Cluster analysis of host cytokine responses to biodefense pathogens in a whole blood ex vivo exposure model (WEEM)
1 Physical and Life Sciences Directorate, Lawrence Livermore National Laboratory, 7000 East Avenue, Livermore, CA, 94550, USA
2 Computation Directorate, Lawrence Livermore National Laboratory, 7000 East Avenue, Livermore, CA, 94550, USA
3 Center for Comparative Medicine, University of California at Davis, Sacramento, CA, 95817, USA
4 Department of Pathology and Laboratory Medicine, University of California Davis School of Medicine, Sacramento, CA, 95817, USA
5 Current address: Department of Biostatistics, Genentech, Inc., 1 DNA Way, South San Francisco, CA, 94080, USA
BMC Microbiology 2012, 12:79 doi:10.1186/1471-2180-12-79Published: 20 May 2012
Rapid detection and therapeutic intervention for infectious and emerging diseases is a major scientific goal in biodefense and public health. Toward this end, cytokine profiles in human blood were investigated using a human whole blood ex vivo exposure model, called WEEM.
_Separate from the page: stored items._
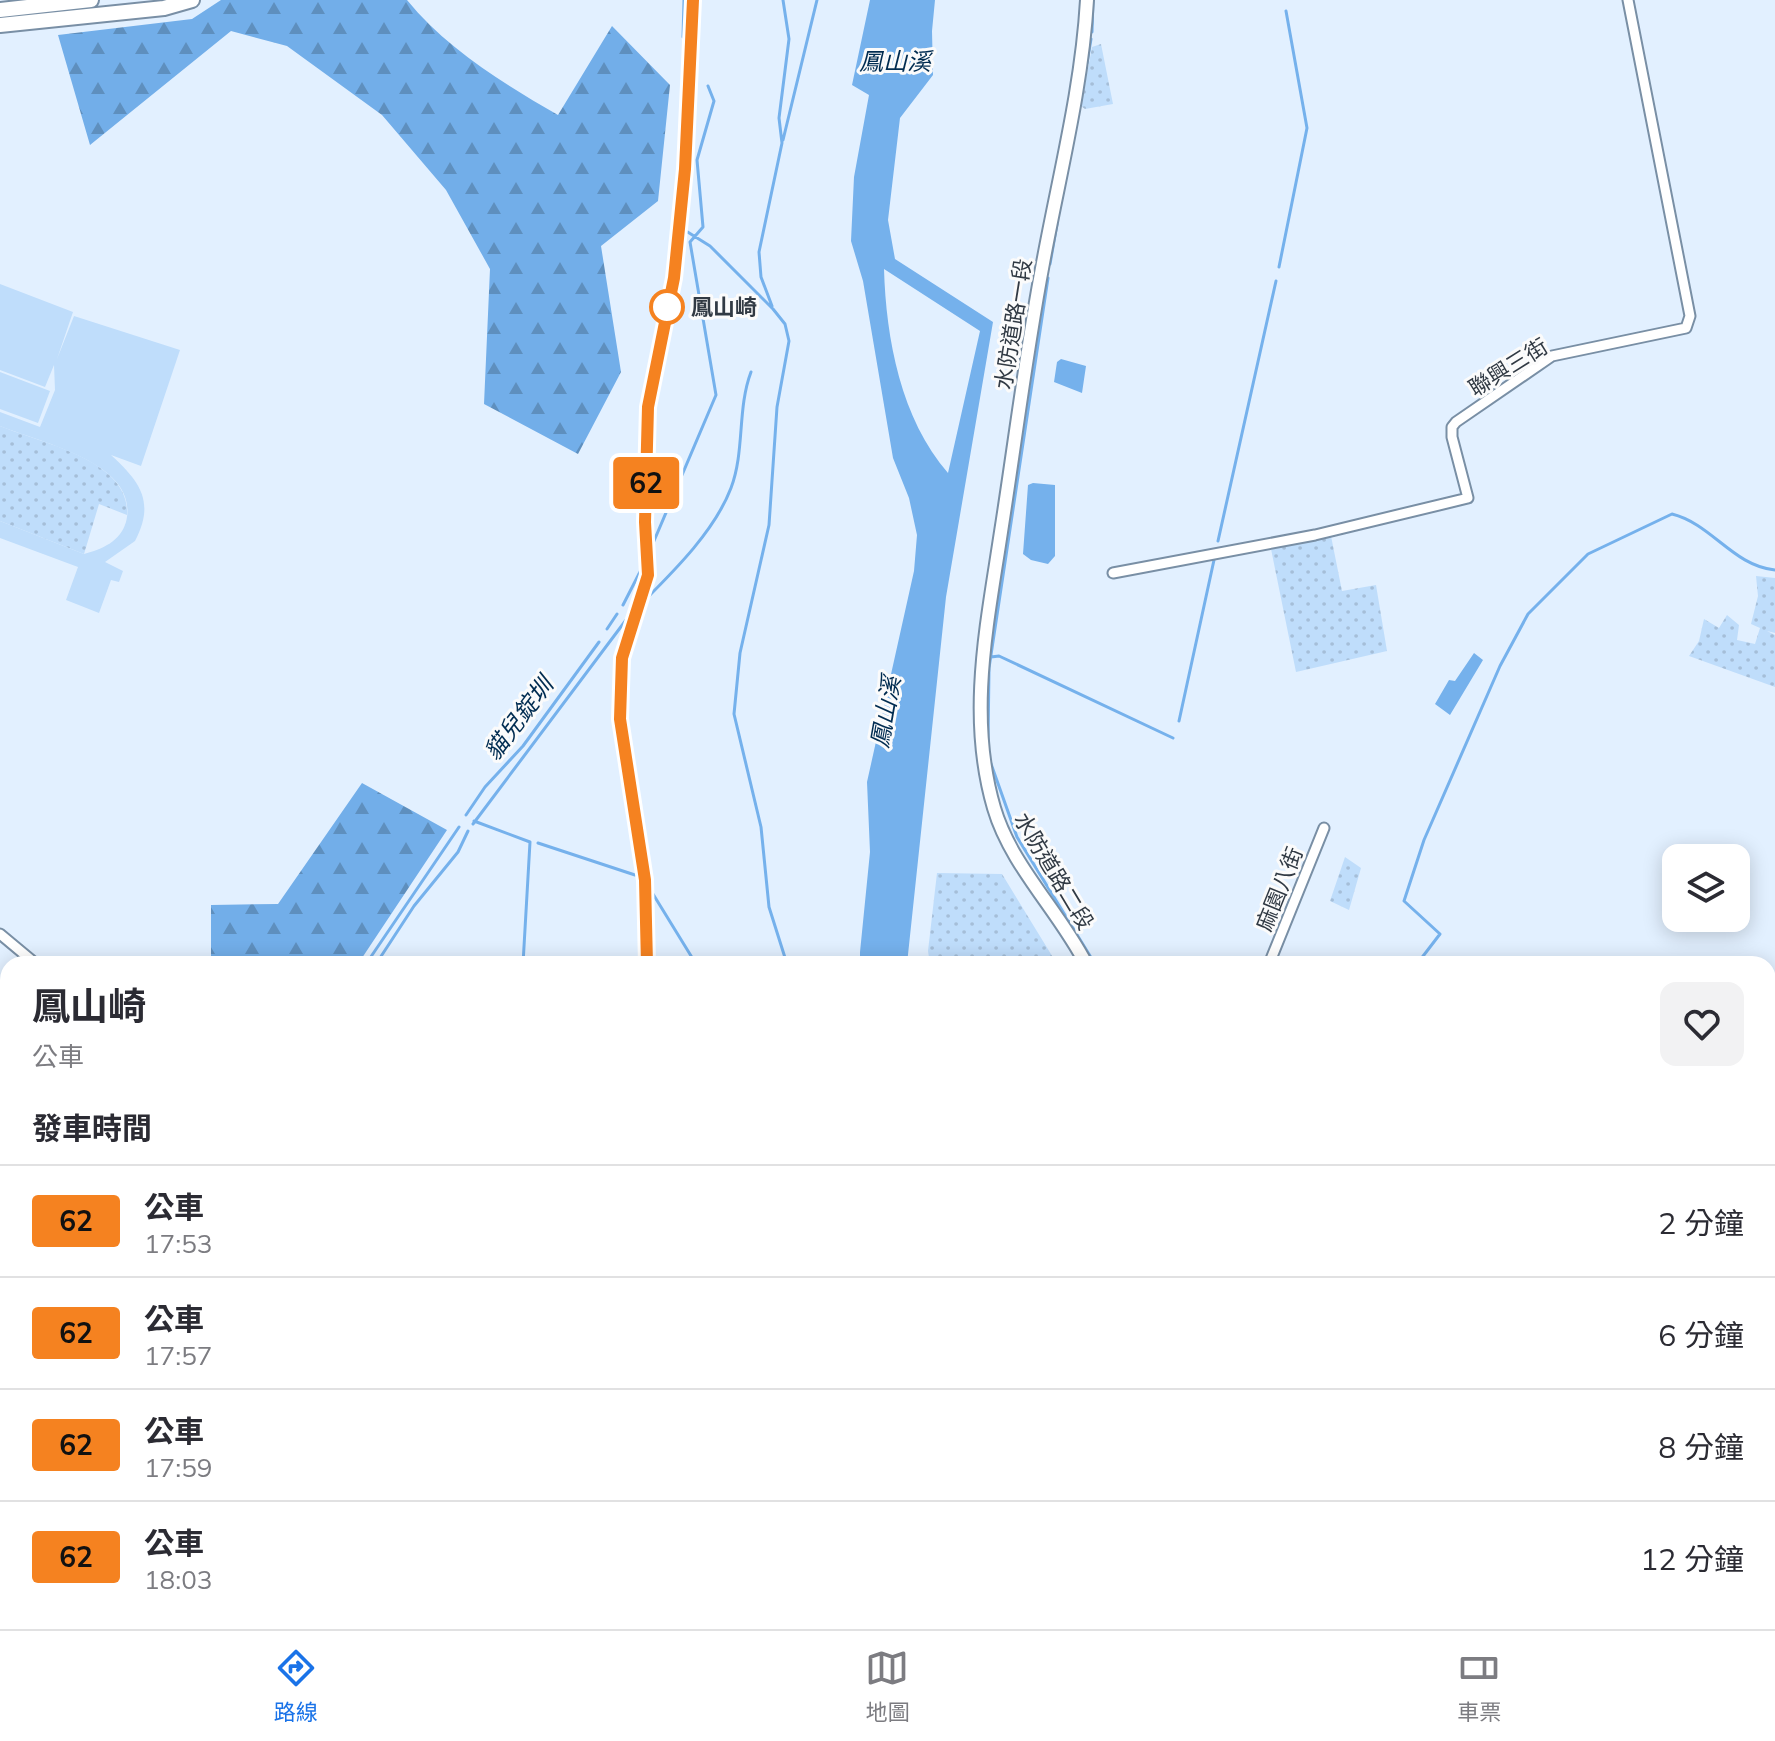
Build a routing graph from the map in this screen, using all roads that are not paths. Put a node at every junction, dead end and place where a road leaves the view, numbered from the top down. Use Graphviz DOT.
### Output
graph roads {
  1 [pos="91,0"];
  2 [pos="192,0"];
  3 [pos="693,0"];
  4 [pos="1087,0"];
  5 [pos="1628,0"];
  6 [pos="0,10"];
  7 [pos="0,25"];
  8 [pos="1113,573"];
  9 [pos="983,655"];
  10 [pos="1324,828"];
  11 [pos="0,934"];
  12 [pos="26,956"];
  13 [pos="647,956"];
  14 [pos="1081,956"];
  15 [pos="1272,956"];
  1 -- 6 [label="main road"];
  2 -- 7 [label="main road"];
  3 -- 13 [label="street"];
  4 -- 9 [label="street, 水防道路一段"];
  5 -- 8 [label="street, 聯興三街"];
  9 -- 14 [label="street, 水防道路二段"];
  10 -- 15 [label="street, 麻園八街"];
  11 -- 12 [label="street"];
}
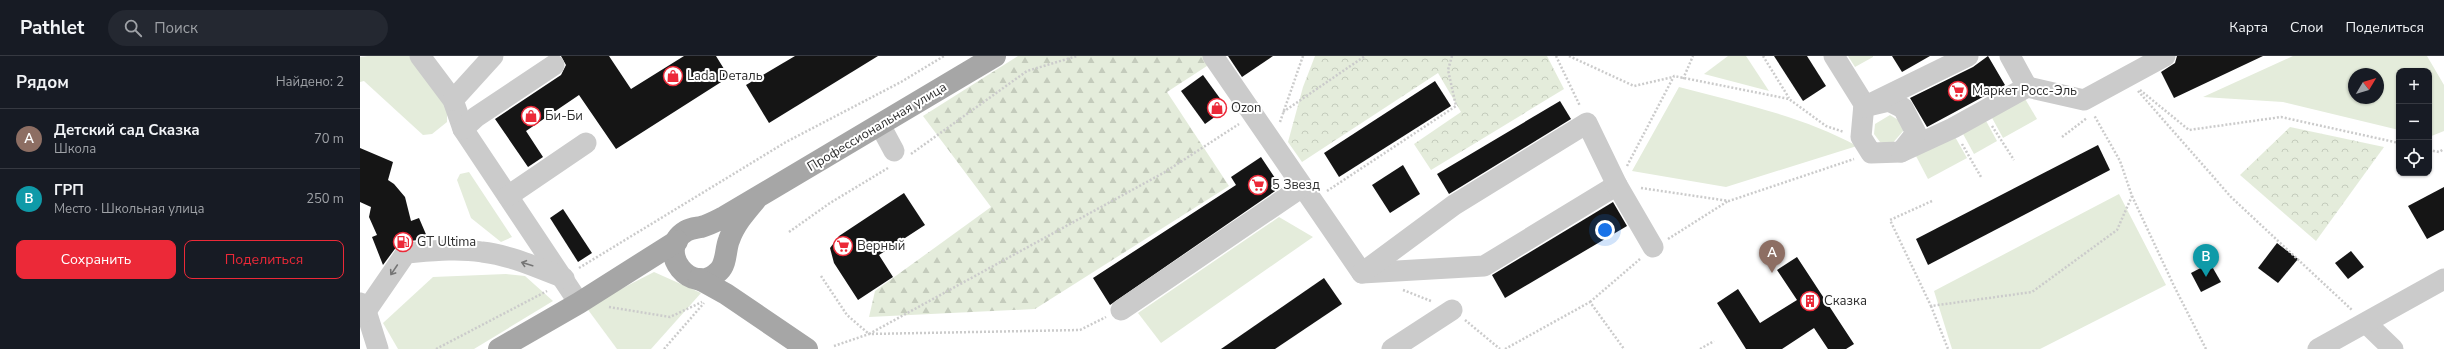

Samples of whole blood from healthy volunteers were incubated with seven pathogens including Yersinia pseudotuberculosis, Yersinia enterocolitica, Bacillus anthracis, and multiple strains of Yersinia pestis, and multiplexed protein expression profiling was conducted on supernatants of these cultures with an antibody array to detect 30 cytokines simultaneously. Levels of 8 cytokines, IL-1α, IL-1β, IL-6, IL-8, IL-10, IP-10, MCP-1 and TNFα, were significantly up-regulated in plasma after bacterial exposures of 4 hours. Statistical clustering was applied to group the pathogens based on the host response protein expression profiles. The nearest phylogenetic neighbors clustered more closely than the more distant pathogens, and all seven pathogens were clearly differentiated from the unexposed control. In addition, the Y. pestis and Yersinia near neighbors were differentiated from the B. anthracis strains.
Cluster analysis, based on host response cytokine profiles, indicates that distinct patterns of immunomodulatory proteins are induced by the different pathogen exposures and these patterns may enable further development into biomarkers for diagnosing pathogen exposure.